• _Extrait retenu_
################

MJB-VF
COUR D'APPEL DE BASSE-TERRE
CHAMBRE SOCIALE ARRET No 421 DU VINGT CINQ NOVEMBRE DEUX MILLE TREIZE
AFFAIRE No : 10/ 01595
Décision déférée à la Cour : jugement du Conseil de Prud'hommes de POINTE A PITRE du 4 mars 2010- Section Industrie.
APPELANTE
SARL T. T. M Rue Alfred Lumière Zone Industrielle de Jarry 97122 BAIE-MAHAULT Représentée par Maître Sully LACLUSE (Toque 2) substitué par Maître WINTER, avocat au barreau de la GUADELOUPE
INTIMÉ
Monsieur Justin, Yves X...... 97160 LE MOULE Comparant en personne Ayant pour conseil Maître Myriam PONREMY (Toque 78), avocat au barreau de la GUADELOUPE
COMPOSITION DE LA COUR :
L'affaire a été débattue le 7 octobre 2013, en audience publique, devant la Cour composée de :
M. Bernard ROUSSEAU, président de chambre, président, Mme Françoise GAUDIN, conseiller, Mme Marie-Josée BOLNET, conseiller, qui en ont délibéré.
Les parties ont été avisées à l'issue des débats de ce que l'arrêt sera prononcé par sa mise à disposition au greffe de la cour le 18 novembre 2013, date à laquelle le prononcé de l'arrêt a été prorogé au 25 novembre 2013.
GREFFIER Lors des débats Madame Juliette GERAN, Adjointe Administrative Principale, faisant fonction de greffier.
ARRET :
Contradictoire, prononcé publiquement par mise à disposition de l'arrêt au greffe de la cour, les parties en ayant été préalablement avisées conformément à l'article 450 al 2 du CPC. Signé par M. Bernard ROUSSEAU, président de chambre, président, et par Madame Valérie FRANCILLETTE, greffier, à laquelle la décision a été remise par le magistrat signataire.
FAITS ET PROCÉDURE
Par arrêt avant-dire droit du 15 mars 2012 auquel il convient de se reporter pour plus ample exposé des faits, de la procédure, des prétentions et moyens des parties, la cour a sursis à statuer sur les demandes des parties, a ordonné la réouverture des débats à l'audience du 4 juin 2012 à 14 heures 30 en invitant celles-ci à s'expliquer sur le rattachement du métier de chauffeur de M. X...aux catégories et qualification professionnelles prévues par la convention collective départementale " IDCC : 2328- Bâtiment et travaux publics de la Guadeloupe et des dépendances du 28 février 2002 " étendue par arrêtés du 20 juillet 2004 et du 18 juillet 2006, après avoir pris soin d'échanger préalablement, dans le respect du principe du contradictoire, les nouvelle pièces justifiant à ce titre leurs positions, précisé que la convocation des parties à l'audience de renvoi sera assurée par la notification de la décision et a réservé les dépens.
A l'audience de renvoi, n'étant pas en état d'être jugée, l'affaire a été renvoyée à l'audience de mise en état du 19 novembre 2012.
Après plusieurs renvois successifs, le dossier a été appelé à l'audience des plaidoiries du 07 octobre 2013.

################

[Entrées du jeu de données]
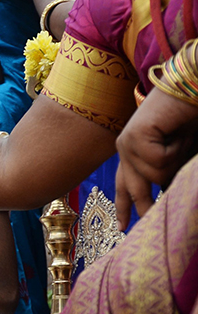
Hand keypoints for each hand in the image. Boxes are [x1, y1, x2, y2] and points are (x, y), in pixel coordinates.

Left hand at [114, 87, 197, 228]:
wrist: (194, 85)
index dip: (125, 207)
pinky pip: (159, 162)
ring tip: (181, 137)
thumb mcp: (181, 152)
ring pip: (153, 176)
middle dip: (147, 205)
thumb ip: (169, 173)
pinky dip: (177, 149)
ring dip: (177, 159)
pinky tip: (177, 130)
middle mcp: (125, 147)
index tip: (123, 228)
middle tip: (151, 220)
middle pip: (134, 189)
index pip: (125, 185)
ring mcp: (127, 142)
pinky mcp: (134, 137)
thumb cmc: (191, 116)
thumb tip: (164, 198)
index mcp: (132, 151)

################

• _Travail demandé_
**a.** Recopiez le passage de l'arrêt de la cour d'appel qui s'ouvre sur les mots contenant "Les parties ont" et se clôt sur "fonction de greffier.".
**b.** Poursuivez la rédaction de l'arrêt de la cour d'appel à la suite de sa dernière phrase.

• _Vos réponses_
**a.**
Les parties ont été avisées à l'issue des débats de ce que l'arrêt sera prononcé par sa mise à disposition au greffe de la cour le 18 novembre 2013, date à laquelle le prononcé de l'arrêt a été prorogé au 25 novembre 2013.
GREFFIER Lors des débats Madame Juliette GERAN, Adjointe Administrative Principale, faisant fonction de greffier.

**b.**
Par conclusions déposées le 07 juin 2012 et soutenues oralement, la société TTM demande à la cour de dire que la qualification à laquelle peut prétendre M. X...au regard de la convention collective " Bâtiment et travaux publics de la Guadeloupe et des dépendances du 28 février 2002 " est celle d'ouvrier d'exécution (OE) position 1 et d'accorder une suite favorable à l'ensemble de ses demandes au regard de ses précédentes écritures.
Elle indique que la grille de classification des ouvriers du Bâtiment et des Travaux Publics de la Guadeloupe comporte quatre niveaux d'emplois, définis par les critères suivants :- contenu de l'activité et responsabilité dans l'organisation du travail,- autonomie et initiative,- technicité,- formation adaptation et expérience,
que la qualification d'ouvrier d'exécution (OE) position 1 se définit ainsi : Les ouvriers de niveau I/ 1 effectuent des travaux de simple exécution, ne nécessitant pas de connaissances particulières, selon des consignes précises et faisant l'objet d'un contrôle constant. Les emplois de ce niveau demandent une simple adaptation aux conditions générales de travail de l'environnement. Cette position est une position d'accueil pour les ouvriers n'ayant ni formation, ni spécialisation professionnelle.
Par conclusions déposés le 16 avril 2013 (dossier de plaidoirie), M. X...demande à la cour, par la voie de son avocat, d'ordonner à la SARL TTM de produire réellement le texte de la convention collective applicable à sa situation avec l'indication de la grille des salaires correspondant à sa qualification.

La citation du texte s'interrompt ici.